Monday, January 21, 2019

Corpus Tannaiticum: the Mishnah

Corpus Tannaiticum: the Mishnah

What is the project about?

The CT-Mishna project aims to publish
  • an editio critica minor of the Mishnah based on the oldest complete manuscripts, three manuscripts of the Palestinian and one of the Babylonian text version:
      • K - Kaufman A50 of the Hungarian Academy of the Sciences, acc. to Krupp from 10th or 11th century Palestine or Southern Italy, according to Schlanger from the 12th century Italy
      • C - Add. 470.1 of the Cambridge University Library, written maybe in the 15th century in a Byzantine semi-cursive
      • P - de Rossi 138 in Parma, written in 1073, probably in Southern Italy, and was part of the same codex as ms heb. 31 from the Vatican Library, a Sifra manuscript (Krupp, Tarbitz 1980)
      • M - Cod. hebr. 95 from the Bayerische Staatsbibliothek München (a manuscript of the Babylonian Talmud including the Mishnah, written in France 1342)
      • V - the Mishna as in the Vilna edition of the Babylonian Talmud
    • with a French translation
    • and a historical commentary
  • a Mishnaic-Hebrew to French lexique
Both the edition cum translation and commentary as well as the lexique shall be published electronically and in print. The electronic version shall be highly interactive, permit the user to navigate between crossreferenced items inside and outside the database, choose which modules to visualize, how and where, contain e.g. lexical and grammatical tagging linked to the lexique, toponymns and prosopographical information.

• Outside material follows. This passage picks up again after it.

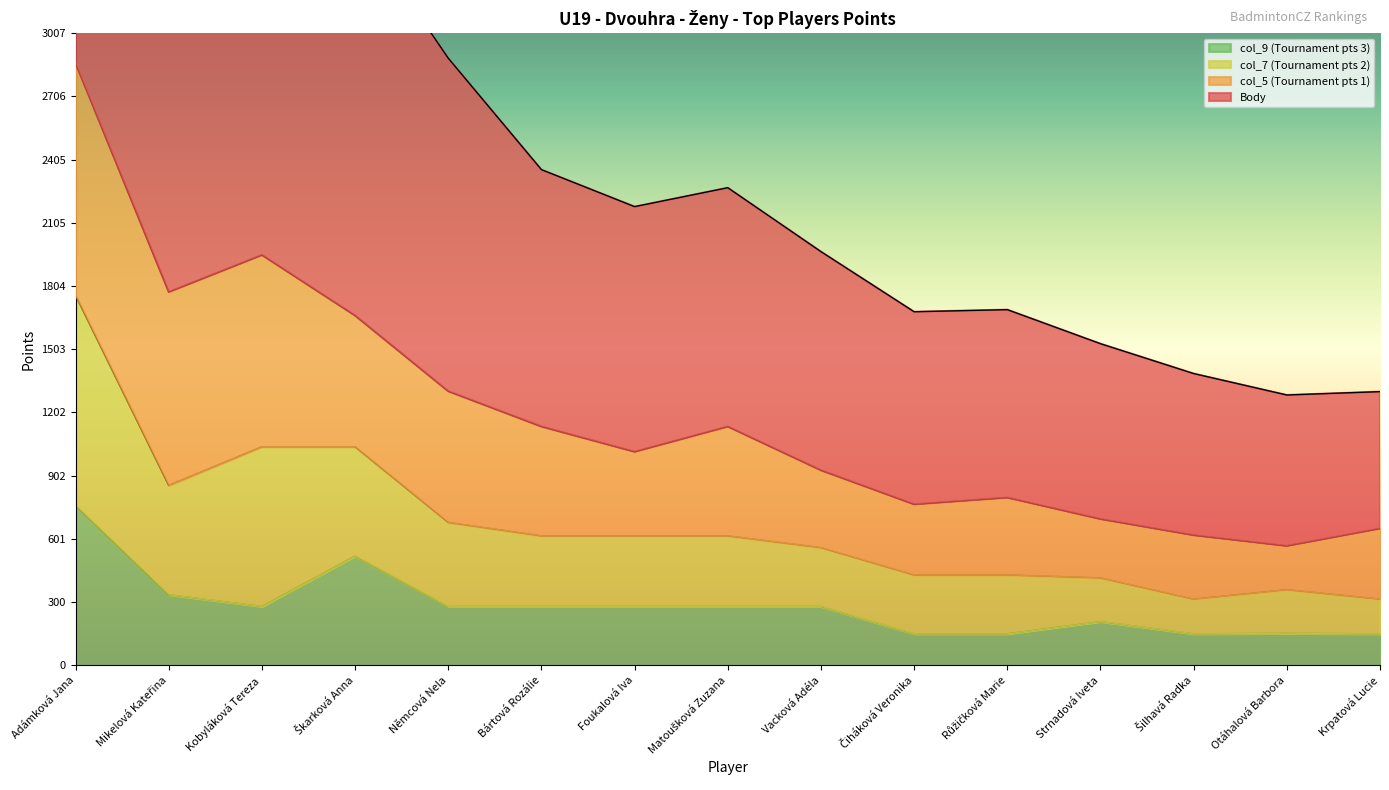

The col_7 (Tournament pts 2) series shows 364 at Němcová Nela. True or false?

False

This is obviously a longterm project, which is supposed to be the first step to a comprehensive treatment of the other Tannaitic treatises, i.e. the Tosefta and the Halakhic Midrashim.

Where we are currently

  • electronic infrastructure:We have created an SQL database that currently permits
    • a quasi-facsimilé presentation of manuscript witnesses according to various css-like styles
    • automatic alignment of manuscripts thanks to the CollateX algorithms written by the interedition.eu team
    • a toolbox makes it possible to auto-evaluate the most current forms of relationships (i.e. add article or copula, orthographic difference, shel written separately or jointly)
    • manual correction of the alignment accordingt to the ingenious structure of the Göttingen Qumranwörterbuch and an rdf-like categorization of the relation between two aligned elements
  • manuscripts: We are currently finalizing a transcription of manuscript K based on Michael Krupp's transcription, completed and considerably enriched. Using word styles, the transcription tags paratextual elements such as linefillers, internal numbering, the placement of marginal additions, changes e.g. indicated by vocalization only, We are working towards a facsimilé edition with the Hungarian Academy. Michael Krupp has been so kind to generously transfer many transcriptions of other manuscripts, many of which wait to be converted from Tustep to xml/sql. We received a couple of them as txt files, are correcting them and enriching them in close collaboration with Hayim Lapin. We have transcribed several other treatises from C, P and M and shared them with our partners.
  • translation: Ron Naiweld is preparing a translation of the three Bave. Daniel Stökl has translated Yoma.
  • commentary: Daniel Stökl has commented upon Yoma.
  • grammatical tagging: NEW and MUCH updated: We have a parsed version of Vilna thanks to the automatic parser of Meni Adler and in collaboration with Hayim Lapin. As this parser was trained on modern Hebrew the results have to be corrected, which we are preparing in collabroation with Karl-Heinz Mörth and the VLE (as we are still learning the annotation code, please disregard the mistakes. This page serves to visualize what we are doing). We are preparing the transfer and adapation of these tags to ms Kaufman.
  • NEW: alignment of transcription and glyphs: for a very finegrained (letter by letter) electronic facsimilé and automatic palaeography thanks to algorithms developed and implemented by Gil Sadeh, Tal Hassner, Lior Wolf and Nachum Dershowitz. Please see an example here.
  • lexique: We are currently finalizing a digital version of the list of non-Biblical words from Albeck focusing on the Greek and Latin loanwords.